------ EXTRAIT DU DOCUMENT ------

À compter du milieu des années 1970, la conjoncture économique s’est dans l’ensemble nettement dégradée, mais cela n’a pas toujours eu d’incidence sur l’activité des grands hôtels, d’autant qu’une partie de la clientèle de ces établissements a tiré profit de certains changements intervenus dans la sphère financière et les nouveaux secteurs de l’information et de la communication. De manière plus spécifique, en tout cas, il semble qu’un certain manque d’inventivité dans le domaine de la grande hôtellerie se manifeste. Il y a bien quelques inaugurations, mais la période est plutôt creuse comparativement à d’autres, même si l’on constate que de nouveaux équilibres se dessinent dans de nombreux pays en relation avec la typologie des grands hôtels anciens et récents1. Un mouvement commence à émerger en réaction au gigantisme et au caractère assez figé de nombreux grands établissements. Il s’agit de l’apparition de la notion de « boutique-hôtel », mais ils sont alors peu nombreux et bien loin de constituer avant 2000 une concurrence par rapport aux palaces et aux grands hôtels de chaîne, si bien que nous traiterons cette question, pour l’essentiel, dans la partie suivante. D’autre part, la littérature sur les grands hôtels tend – cela avait d’ailleurs commencé dans les années 1950 – à s’estomper. Ce qui est écrit sur les palaces relève parfois de chroniques journalistiques, mais surtout de guides de voyage et a souvent un caractère peu ou prou publicitaire. C’est pourquoi, en relation avec une « fin de siècle » qui est aussi culturelle et littéraire, il a semblé intéressant de tracer quelques autres perspectives sur les grands hôtels, notamment vus par Patrick Modiano – ou tels qu’ils apparaissent dans certains de ses romans– surgissant souvent d’un passé lointain ou s’éloignant inexorablement.

------ DONNÉES FOURNIES ------

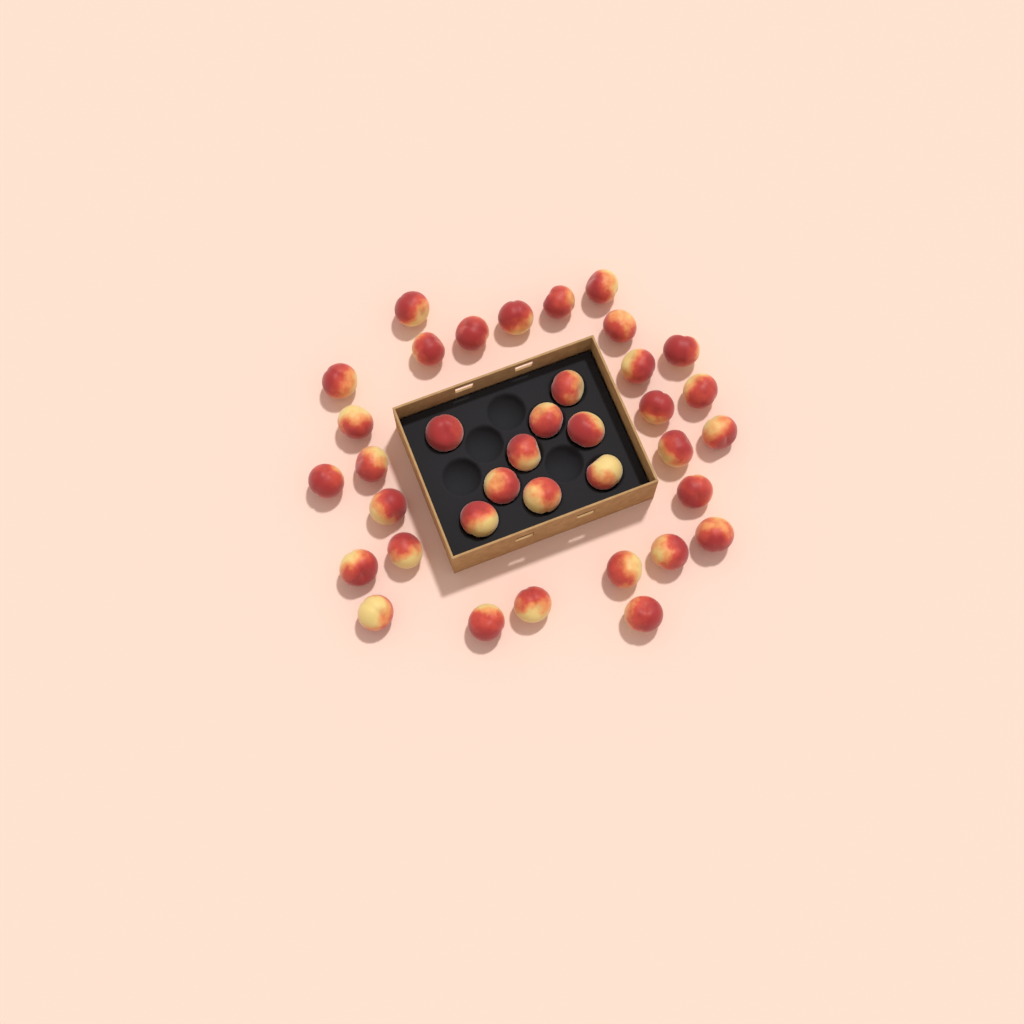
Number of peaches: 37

------
------ DONNÉES FOURNIES ------

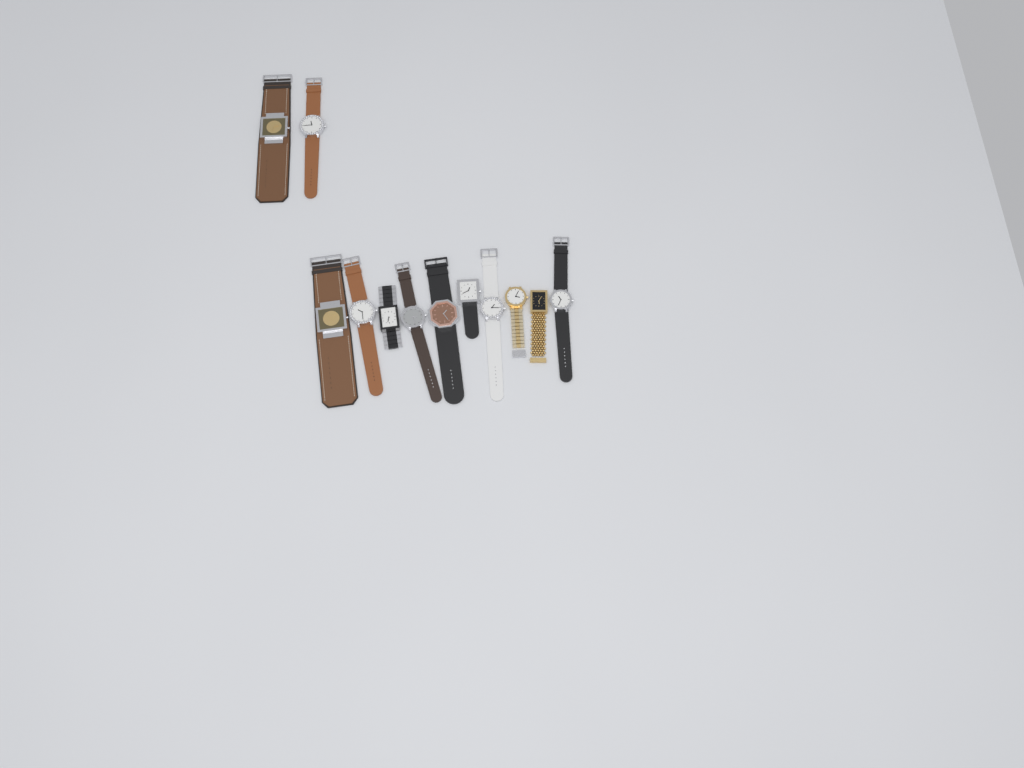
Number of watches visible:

------

CONSIGNE:
Répondez à ces questions à partir du texte sur les grands hôtels :
(a) À partir de quelle période la conjoncture économique s'est-elle nettement dégradée ?
(b) Quelle notion apparaît en réaction au gigantisme des grands établissements ?
(c) Quel romancier est cité pour sa vision des grands hôtels ?

CORRIGÉ:
(a) À partir du milieu des années 1970.
(b) La notion de « boutique-hôtel ».
(c) Patrick Modiano.